Gluten-intolerance Foods to Avoid

Food that is made of grains, like wheat, barley, rye, etc. contain gluten and should be excluded from your gluten-free diet.

Here’s a list of common gluten-intolerance foods to avoid:

  • Breads, unless they are labeled ‘gluten-free breads’
  • Crackers
  • Biscuits
  • Pasta
  • Cereal
  • Tortillas
  • Cakes
  • Gravy and some condiments

There also certain beverages like beer that contain gluten. Furthermore, you should be aware of cross-contamination. This means that certain gluten-free foods, like oats, may contain gluten, due to accidental contamination in the manufacturing facility.

Last but not least, cosmetics and certain medicines may contain gluten.

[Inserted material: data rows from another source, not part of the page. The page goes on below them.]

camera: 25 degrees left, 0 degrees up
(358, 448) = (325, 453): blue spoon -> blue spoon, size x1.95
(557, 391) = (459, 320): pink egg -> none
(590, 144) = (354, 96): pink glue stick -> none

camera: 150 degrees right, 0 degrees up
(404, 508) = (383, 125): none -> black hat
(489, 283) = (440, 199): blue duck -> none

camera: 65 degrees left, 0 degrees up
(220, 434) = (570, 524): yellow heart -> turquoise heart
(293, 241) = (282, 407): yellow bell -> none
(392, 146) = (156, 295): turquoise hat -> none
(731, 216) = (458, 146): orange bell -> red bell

Therefore, always read the labels of products to make sure that they are free of theis protein.

Related: The Ultimate Guide On How to Go Dairy and Gluten Free

What Does Gluten Intolerance Feel Like? FAQs

Q: What Can Be Mistaken for Gluten Intolerance?

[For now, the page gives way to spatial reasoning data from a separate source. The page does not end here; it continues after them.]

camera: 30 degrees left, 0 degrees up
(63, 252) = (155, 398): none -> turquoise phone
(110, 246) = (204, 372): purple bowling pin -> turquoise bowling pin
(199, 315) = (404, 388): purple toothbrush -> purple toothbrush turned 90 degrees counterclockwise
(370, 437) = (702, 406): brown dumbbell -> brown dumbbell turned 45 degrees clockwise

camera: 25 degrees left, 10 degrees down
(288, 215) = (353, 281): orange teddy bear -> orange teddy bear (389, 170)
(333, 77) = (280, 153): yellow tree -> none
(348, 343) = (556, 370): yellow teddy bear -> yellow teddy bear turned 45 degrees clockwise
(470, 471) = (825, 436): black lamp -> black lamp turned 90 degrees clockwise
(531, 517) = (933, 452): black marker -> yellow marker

A: Gluten intolerance can be mistaken for other food intolerances or allergies, such as lactose intolerance and wheat allergy, or for serious medical conditions like celiac disease, and irritable bowel syndrome (IBS).

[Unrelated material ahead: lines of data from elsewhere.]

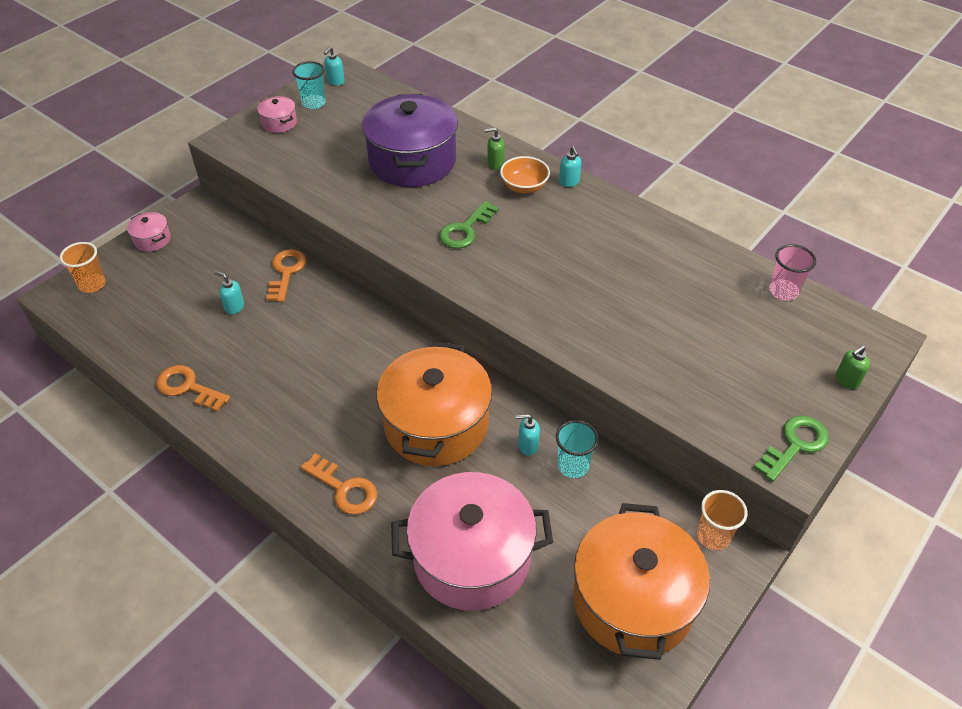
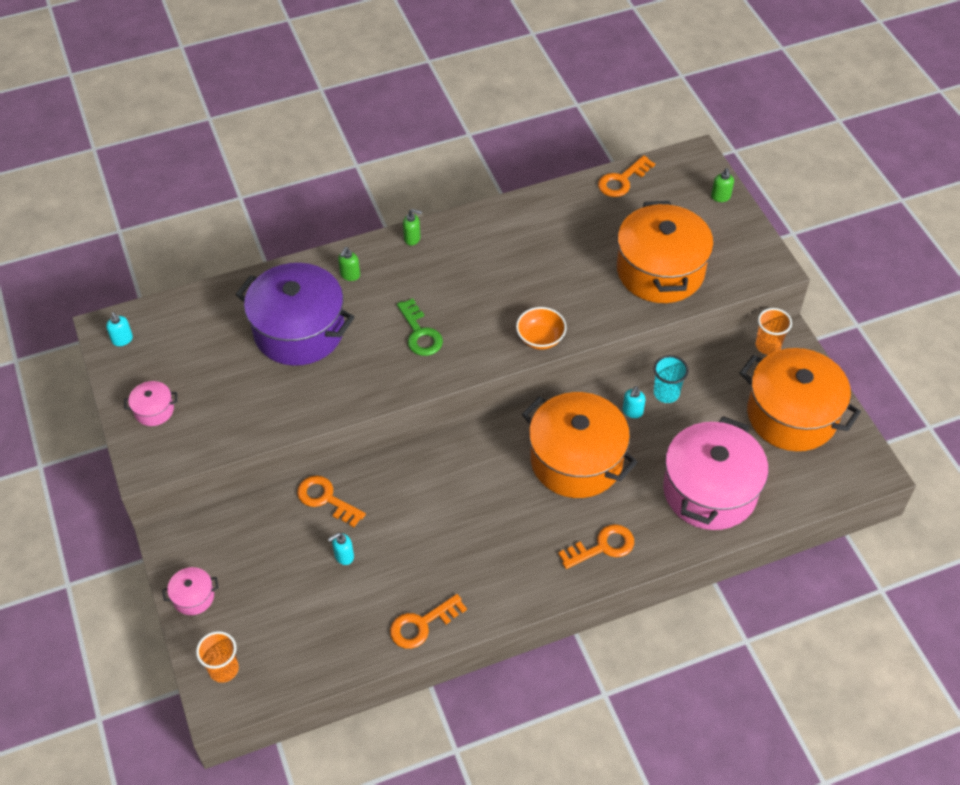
camera: 60 degrees left, 5 degrees up
(313, 103) = (144, 371): turquoise cup -> none
(524, 187) = (395, 270): orange bowl -> orange bowl (540, 338)
(569, 182) = (412, 238): turquoise soap dispenser -> green soap dispenser
(691, 369) = (660, 271): none -> orange pot
(783, 291) = (622, 180): pink cup -> orange key
(795, 445) = (755, 254): green key -> none

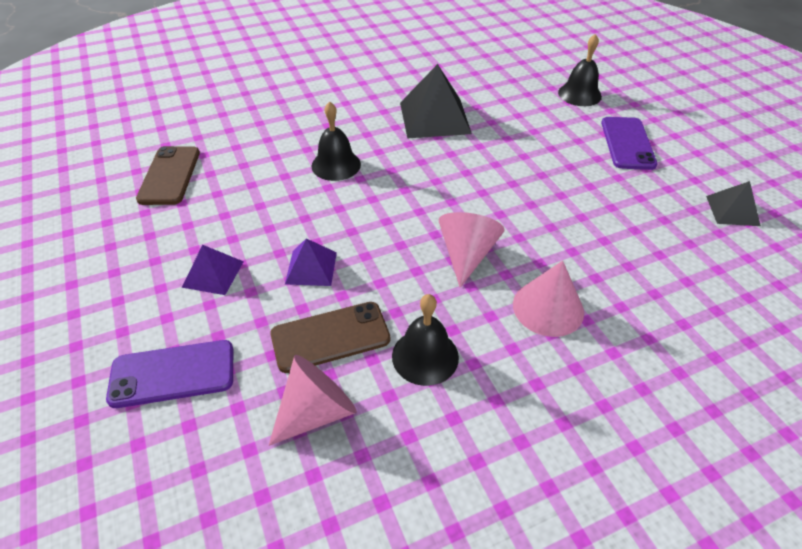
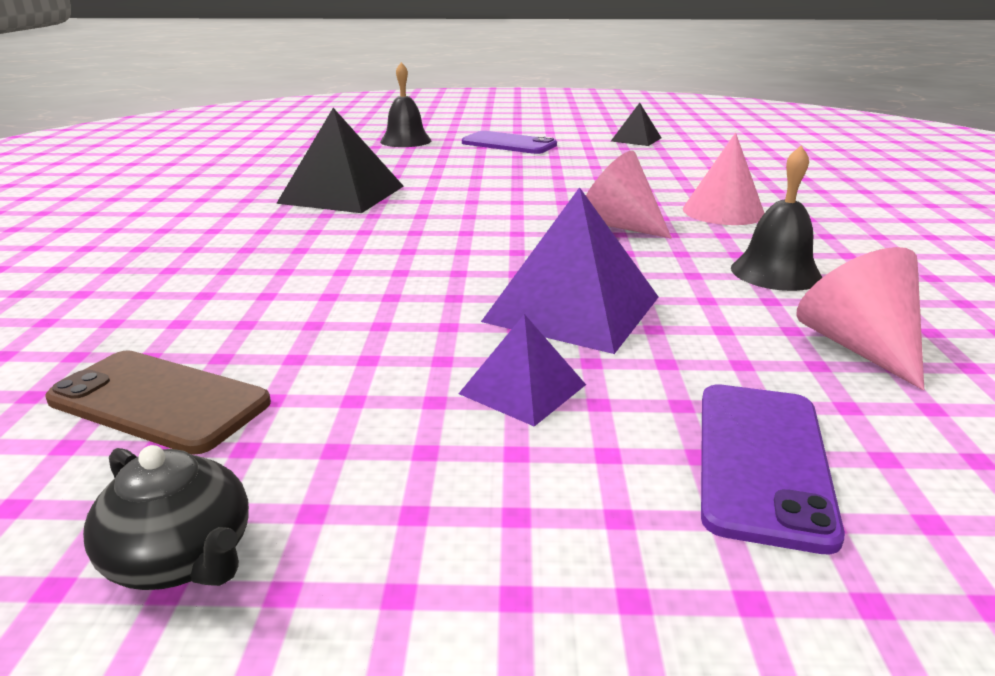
camera: 65 degrees left, 20 degrees down
(81, 228) = (182, 558): none -> black teapot
(311, 268) = (573, 309): purple pyramid -> purple pyramid, size x1.81
(330, 337) = (722, 317): brown phone -> none
(336, 165) = (356, 258): black bell -> none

Q: How Long Does It Take to Flush Gluten out of Your System?

A: Gluten stays in your system for a couple of days. Some symptoms, however, will fade gradually, from several days to a few weeks.

Q: How Long After Eating Gluten Do Symptoms Start?

A: Symptoms of gluten intolerance can start as early as 1 hour after eating. But it usually takes about 12 hours before you start feeling unwell. The time that takes for symptoms to appear will vary, depending on the level of gluten sensitivity you have and the amount of gluten you've consumed.

Q: How to Flush Gluten out of Your System?

A: The best way to flush gluten out of your system is to drink plenty of water. Herbal tea can also help reverse gluten reaction fast.

Related: What Cereals Are Gluten Free? From Oatmeal to Cornflakes


Gluten intolerance can cause various symptoms that can affect your everyday life. It is essential to be aware of these symptoms and take action fast. If you suspect that gluten might be the culprit, visit your doctor for further testing and advice on managing any related discomfort.

With the proper diet and lifestyle changes, living with gluten intolerance doesn't have to mean giving up delicious food or feeling unwell all the time. Simple modifications allow you to enjoy meals without worrying about feeling ill afterwards.